I recently came across a statement in classwork that confused me:
the sample distribution is the distribution of the sample
I wasn't sure about the validity of this statement. Specifically, shouldn't it have the word "statistic" at the end?
The distribution of the sample statistic (i.e., if you add "statistic" to the end) is the sampling distribution. That is a very different thing from the sample distribution.
The quoted text is correct: the distribution of the sample is the sample distribution. The distribution that a sample statistic would have, if you repeated your study identically over and over indefinitely, is the sampling distribution. It may help you to look at the figure at the top of my answer here: Strategies for teaching the sampling distribution.

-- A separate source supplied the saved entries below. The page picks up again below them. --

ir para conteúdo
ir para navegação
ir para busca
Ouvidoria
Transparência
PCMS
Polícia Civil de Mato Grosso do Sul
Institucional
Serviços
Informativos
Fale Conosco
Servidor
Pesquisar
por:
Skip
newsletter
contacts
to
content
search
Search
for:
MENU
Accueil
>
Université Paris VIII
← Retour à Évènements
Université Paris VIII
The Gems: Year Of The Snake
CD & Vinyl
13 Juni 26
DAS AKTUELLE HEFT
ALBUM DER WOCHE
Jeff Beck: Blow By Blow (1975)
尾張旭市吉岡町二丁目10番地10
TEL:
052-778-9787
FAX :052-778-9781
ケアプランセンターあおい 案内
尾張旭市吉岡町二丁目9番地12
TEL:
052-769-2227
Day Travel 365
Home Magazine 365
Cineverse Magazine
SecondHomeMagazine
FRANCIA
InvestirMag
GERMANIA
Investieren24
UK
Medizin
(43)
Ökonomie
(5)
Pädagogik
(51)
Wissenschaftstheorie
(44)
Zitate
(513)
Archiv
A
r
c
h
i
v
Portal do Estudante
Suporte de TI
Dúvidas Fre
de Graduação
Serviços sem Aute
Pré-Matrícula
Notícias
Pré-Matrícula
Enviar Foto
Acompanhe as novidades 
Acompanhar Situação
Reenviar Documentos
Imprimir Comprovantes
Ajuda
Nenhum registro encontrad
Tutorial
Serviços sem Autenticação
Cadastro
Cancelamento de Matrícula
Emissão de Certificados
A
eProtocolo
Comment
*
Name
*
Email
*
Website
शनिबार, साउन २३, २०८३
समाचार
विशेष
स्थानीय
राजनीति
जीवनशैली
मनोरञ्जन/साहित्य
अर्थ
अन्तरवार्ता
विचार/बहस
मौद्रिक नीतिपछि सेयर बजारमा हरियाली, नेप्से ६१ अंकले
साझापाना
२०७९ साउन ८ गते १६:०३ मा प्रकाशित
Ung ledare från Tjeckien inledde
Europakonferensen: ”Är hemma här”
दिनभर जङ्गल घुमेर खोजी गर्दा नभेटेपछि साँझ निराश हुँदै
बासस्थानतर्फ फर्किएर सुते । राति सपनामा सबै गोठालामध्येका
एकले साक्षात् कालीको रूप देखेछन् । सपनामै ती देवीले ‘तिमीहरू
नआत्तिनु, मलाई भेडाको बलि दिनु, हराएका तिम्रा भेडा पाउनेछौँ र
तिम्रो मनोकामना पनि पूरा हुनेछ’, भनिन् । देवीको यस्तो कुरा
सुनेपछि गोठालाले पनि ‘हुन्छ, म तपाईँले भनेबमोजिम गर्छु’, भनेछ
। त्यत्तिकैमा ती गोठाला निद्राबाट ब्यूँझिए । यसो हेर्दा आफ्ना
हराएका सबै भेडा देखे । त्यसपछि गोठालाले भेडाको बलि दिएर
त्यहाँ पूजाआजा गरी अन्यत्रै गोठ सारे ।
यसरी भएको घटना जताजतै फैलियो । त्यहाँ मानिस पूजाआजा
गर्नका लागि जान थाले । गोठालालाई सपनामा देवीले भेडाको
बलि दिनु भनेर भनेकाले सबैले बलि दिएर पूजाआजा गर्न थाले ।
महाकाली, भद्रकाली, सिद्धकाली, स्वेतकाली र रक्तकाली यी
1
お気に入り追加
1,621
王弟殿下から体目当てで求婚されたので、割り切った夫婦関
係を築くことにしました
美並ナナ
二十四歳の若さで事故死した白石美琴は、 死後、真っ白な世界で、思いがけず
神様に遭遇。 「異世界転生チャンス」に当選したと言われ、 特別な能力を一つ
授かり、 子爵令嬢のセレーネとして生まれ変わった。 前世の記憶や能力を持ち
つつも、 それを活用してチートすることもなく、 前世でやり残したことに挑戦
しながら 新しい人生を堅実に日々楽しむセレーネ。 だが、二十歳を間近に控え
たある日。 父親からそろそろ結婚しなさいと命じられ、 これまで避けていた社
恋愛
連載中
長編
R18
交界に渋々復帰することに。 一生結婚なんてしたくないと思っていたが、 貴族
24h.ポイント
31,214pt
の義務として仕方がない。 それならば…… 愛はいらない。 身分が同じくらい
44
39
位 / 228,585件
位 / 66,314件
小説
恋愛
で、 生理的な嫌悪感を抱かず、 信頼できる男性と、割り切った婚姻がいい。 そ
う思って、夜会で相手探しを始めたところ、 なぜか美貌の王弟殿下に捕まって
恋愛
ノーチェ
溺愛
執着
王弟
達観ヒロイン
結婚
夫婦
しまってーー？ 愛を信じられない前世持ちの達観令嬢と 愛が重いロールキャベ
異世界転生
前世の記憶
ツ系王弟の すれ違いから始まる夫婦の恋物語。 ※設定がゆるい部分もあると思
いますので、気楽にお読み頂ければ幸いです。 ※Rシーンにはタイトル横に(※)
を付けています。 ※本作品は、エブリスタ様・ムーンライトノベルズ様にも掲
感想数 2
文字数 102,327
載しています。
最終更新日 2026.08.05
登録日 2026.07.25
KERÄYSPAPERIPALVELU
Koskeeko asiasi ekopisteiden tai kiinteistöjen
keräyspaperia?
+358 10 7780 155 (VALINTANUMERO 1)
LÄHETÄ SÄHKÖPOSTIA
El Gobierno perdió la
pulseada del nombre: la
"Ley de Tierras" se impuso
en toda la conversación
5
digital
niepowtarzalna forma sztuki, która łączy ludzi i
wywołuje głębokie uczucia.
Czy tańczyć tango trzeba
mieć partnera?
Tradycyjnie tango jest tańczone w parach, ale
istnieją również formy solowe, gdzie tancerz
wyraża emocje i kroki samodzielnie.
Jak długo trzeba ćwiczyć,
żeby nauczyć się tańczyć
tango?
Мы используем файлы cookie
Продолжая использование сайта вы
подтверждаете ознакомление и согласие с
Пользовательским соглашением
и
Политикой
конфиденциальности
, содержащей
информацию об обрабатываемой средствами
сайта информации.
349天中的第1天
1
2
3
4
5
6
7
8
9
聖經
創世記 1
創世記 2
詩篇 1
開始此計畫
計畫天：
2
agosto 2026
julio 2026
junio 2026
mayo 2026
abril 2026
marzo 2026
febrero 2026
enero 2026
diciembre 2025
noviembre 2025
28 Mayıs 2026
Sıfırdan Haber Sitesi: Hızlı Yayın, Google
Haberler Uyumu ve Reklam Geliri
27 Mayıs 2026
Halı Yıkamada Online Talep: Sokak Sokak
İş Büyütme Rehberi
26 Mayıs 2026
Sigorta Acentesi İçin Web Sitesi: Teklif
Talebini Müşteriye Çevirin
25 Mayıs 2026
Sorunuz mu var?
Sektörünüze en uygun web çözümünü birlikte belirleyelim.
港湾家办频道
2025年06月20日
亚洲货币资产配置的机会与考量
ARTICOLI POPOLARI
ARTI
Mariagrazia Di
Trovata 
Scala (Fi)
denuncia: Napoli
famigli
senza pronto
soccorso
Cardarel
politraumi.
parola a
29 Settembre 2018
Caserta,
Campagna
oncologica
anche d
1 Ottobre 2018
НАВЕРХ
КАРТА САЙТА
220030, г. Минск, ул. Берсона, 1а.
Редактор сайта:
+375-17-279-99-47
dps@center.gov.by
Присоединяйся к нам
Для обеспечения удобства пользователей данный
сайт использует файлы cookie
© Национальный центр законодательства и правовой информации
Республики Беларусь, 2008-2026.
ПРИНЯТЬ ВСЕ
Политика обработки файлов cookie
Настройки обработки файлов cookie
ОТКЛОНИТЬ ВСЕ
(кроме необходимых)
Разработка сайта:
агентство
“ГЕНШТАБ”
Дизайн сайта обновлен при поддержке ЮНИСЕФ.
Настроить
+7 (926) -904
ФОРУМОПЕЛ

Suppose independent observations are drawn from a normal distribution with unknown mean $\mu$ and known standard deviation $\sigma = 1$. Then the distribution of a sample of size $n$ is multivariate normal; i.e., if $$\boldsymbol X = (X_1, \ldots, X_n) \sim \operatorname{Normal}(\boldsymbol \mu, \boldsymbol \Sigma = I_n)$$ where $\boldsymbol \mu = (\mu, \ldots, \mu)$ and $I_n$ is the $n \times n$ identity matrix. This is what we would call the sample distribution. Now, if I use the sample to estimate the parameter $\mu$, then it's clear that one such estimator is the sample mean $$\bar x = (x_1 + \ldots + x_n)/n,$$ and the distribution of the sample mean, or the sampling distribution of the sample mean is simply univariate normal with mean $\mu$ and standard deviation $\sigma/\sqrt{n}$; i.e., $$\bar x \sim \operatorname{Normal}(\mu, \sigma/\sqrt{n}).$$ But since this is not the only possible statistic that estimates $\mu$, let alone the only statistic of interest in general, there exist other sampling distributions; how these might be distributed depends on the statistic that is derived from the sample.